In an unprecedented approach, the researchers studying Azeroth were able to analyse the unexpected and natural human effects of a disease, including host behaviour, which mathematical models are unable to take into account. Now, epidemiological models of infectious epidemics take into consideration these human factors.

Researchers need not wait for something as dramatic – or unanticipated – as a disease to capture real-time behaviour. Sociologists at the University of Surrey in the UK are working in virtual world Second Life to generate models about norm development in new community discussion groups by analysing transcripts of group discussions and physical group behaviour. When I was at the same institution I assessed where social network analysis added to real-world social psychological theories of influence over and above persuasion models by tracking the diffusion of attitudes and behvaviours via relationship connections using data provided by the development house. Legal scholars at New York Law School and Yale Law School have observed online interactions in EverQuest and other game-worlds, and have applied new theory to research outlining policy for new law and governance in developing countries. And recently, the National Science Foundation awarded the University of California at Irvine’s Department of Informatics $100,000 to study the different cultural social dynamics between Chinese and American players of the game.

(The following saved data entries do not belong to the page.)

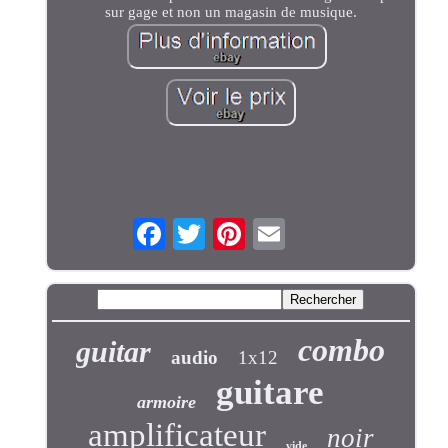
sur gage et non un magasin de musique.
combo
guitar
audio
1x12
guitare
armoire
amplificateur
noir
vide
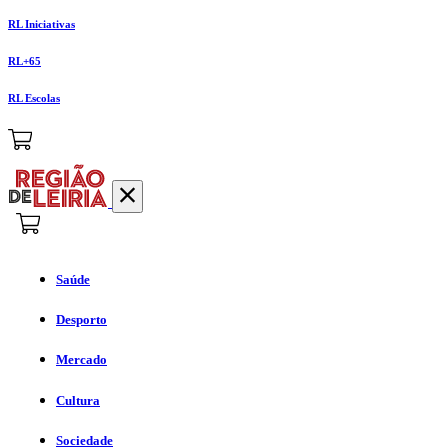
RL Iniciativas
RL+65
RL Escolas
Saúde
Desporto
Mercado
Cultura
Sociedade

Castronova has continued to explore real-life applications of the virtual economic principles that arise in online games. In his most recent project, he and a team at the University of Indiana at Bloomington created a Shakespeare-themed virtual world called Arden. The aim was to split it into two identical copies, welcome players to both and to manipulate the economic tenets of trade, barter and asset accumulation in one, keeping the other as control.

NATURAL BEHAVIOUR
Unlike most lab-based research into online behaviour, researchers who use virtual worlds are able to identify naturalistic patterns of emergent behaviour in context. These spaces attract a widely distributed demographic – both in terms of country of residence and other features like age, gender and socioeconomic status – which offers a far more representative population than the undergraduates traditionally relied upon in experimental social science research. However, because of the vast quantity of activity in these spaces, online community data can quickly multiply and researchers can be overcome with the amount of information captured. There are few computers in the world that can cope with such an abundance of riches, and establishing boundaries for data collection is essential when working in this space.

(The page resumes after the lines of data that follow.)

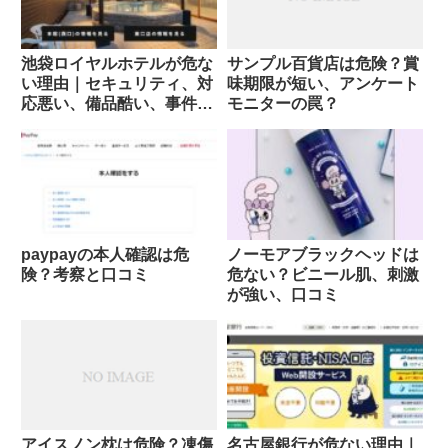
池袋ロイヤルホテルが危な
サンプル百貨店は危険？賞
い理由｜セキュリティ、対
味期限が短い、アンケート
応悪い、備品酷い、事件の
モニターの罠？
噂
paypayの本人確認は危
ノーモアブラックヘッドは
険？考察と口コミ
危ない？ビニール肌、刺激
が強い、口コミ
アイスノン枕は危険？凍傷
名古屋銀行が危ない理由｜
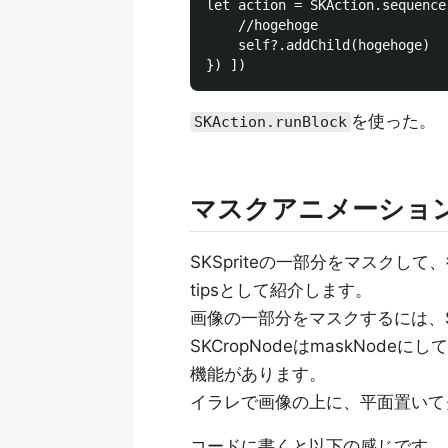
let action = SKAction.sequence
	//hogehoge

	self?.addChild(hogehoge)

を使った。
SKAction.runBlock
マスクアニメーショ
SKSpriteの一部分をマスク
tipsとして紹介します。
画像の一部分をマスクするには、SK
SKCropNodeはmaskNodeにし
機能があります。
イラレで画像の上に、平面置いて
コードに書くと以下の感じです。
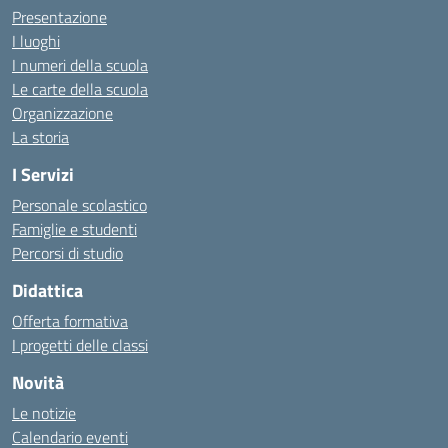
Presentazione
I luoghi
I numeri della scuola
Le carte della scuola
Organizzazione
La storia
I Servizi
Personale scolastico
Famiglie e studenti
Percorsi di studio
Didattica
Offerta formativa
I progetti delle classi
Novità
Le notizie
Calendario eventi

Microcosms of human behaviour on the computer may feel like a science fiction fantasy, but for the hundreds of millions who engage in virtual worlds, online games, social networks, chatrooms, forums and listservs, the virtual is just as real as reality. Like the technology itself, social science research using the web is in its infancy, but peel back the digital curtain and you will discover communities that reflect the real-world so closely – and with such promise – you will be amazed indeed.